“Que… la comunión del Espíritu Santo [sea] con todos ustedes” (2 Corintios 13:14)

UNIDOS CON UNA BENDICIÓN DE COMUNIÓN 

Muchos de nosotros necesitamos de vez en cuando pasar algunos momentos a solas y de quietud para pensar o descansar. Pero después de que pasa algún tiempo, necesitamos estar de nuevo con los demás. Así nos ha creado Dios. Somos criaturas sociales. Necesitamos la compañía y el compañerismo, las relaciones vivas con los demás. Pero aún mayor es la necesidad de una relación viva con nuestro Padre celestial.

¿Cómo llegamos a tener esa relación con Dios? Llegamos a tener tal relación con Dios por medio de la comunión del Espíritu Santo.
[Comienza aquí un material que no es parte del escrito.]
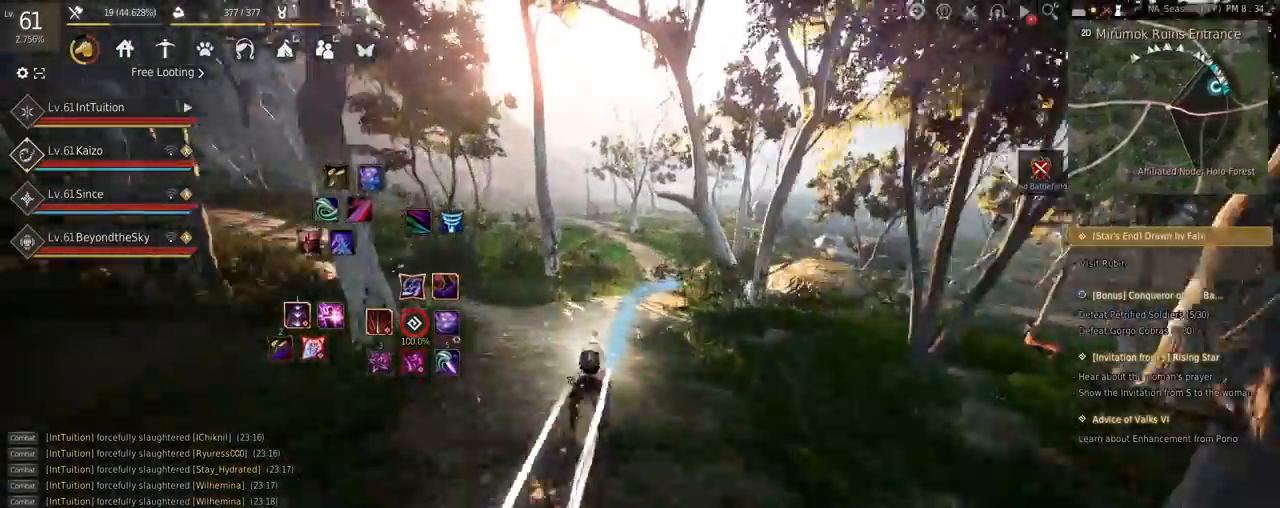
{"keys": ["a", "f", "shift", "w"], "mouse": [], "events": [[300, "s", "down"], [350, "s", "up"], [467, "w", "down"]]}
Pablo lo explica claramente en sus palabras finales a los corintios.

No conoceríamos nada acerca de la gracia de nuestro Señor Jesucristo o del amor de Dios si no fuera por la obra del Espíritu Santo. No podríamos creer en el Dios verdadero, quien se ha revelado a sí mismo como trino. En la Primera Carta a los Corintios, Pablo escribió: “Nadie puede llamar ‘Señor’ a Jesús, si no es por el Espíritu Santo” (12:3). El hecho de que tenemos fe en Dios es completamente obra del Espíritu. Él es quien nos ha llevado a la relación con Dios y nos ha unido con Dios.

A través de los medios de gracia, el evangelio en palabra y sacramento, el Espíritu Santo entró en nuestro corazón desesperado, indefenso y lleno de odio y nos acogió con el don de la fe. A través del agua del Bautismo, Dios limpió nuestros pecados y nos adoptó en su familia. En su palabra, Dios cuenta la historia de su amor cuando revela el camino de la salvación. Con el don del cuerpo y la sangre de Cristo en la Santa Cena, Dios nos asegura personalmente su perdón y nos da el deseo de seguirlo y de amarnos unos a otros. A través de esos medios de gracia, el Espíritu sigue guardándonos en comunión con Dios y permite que nuestra fe crezca.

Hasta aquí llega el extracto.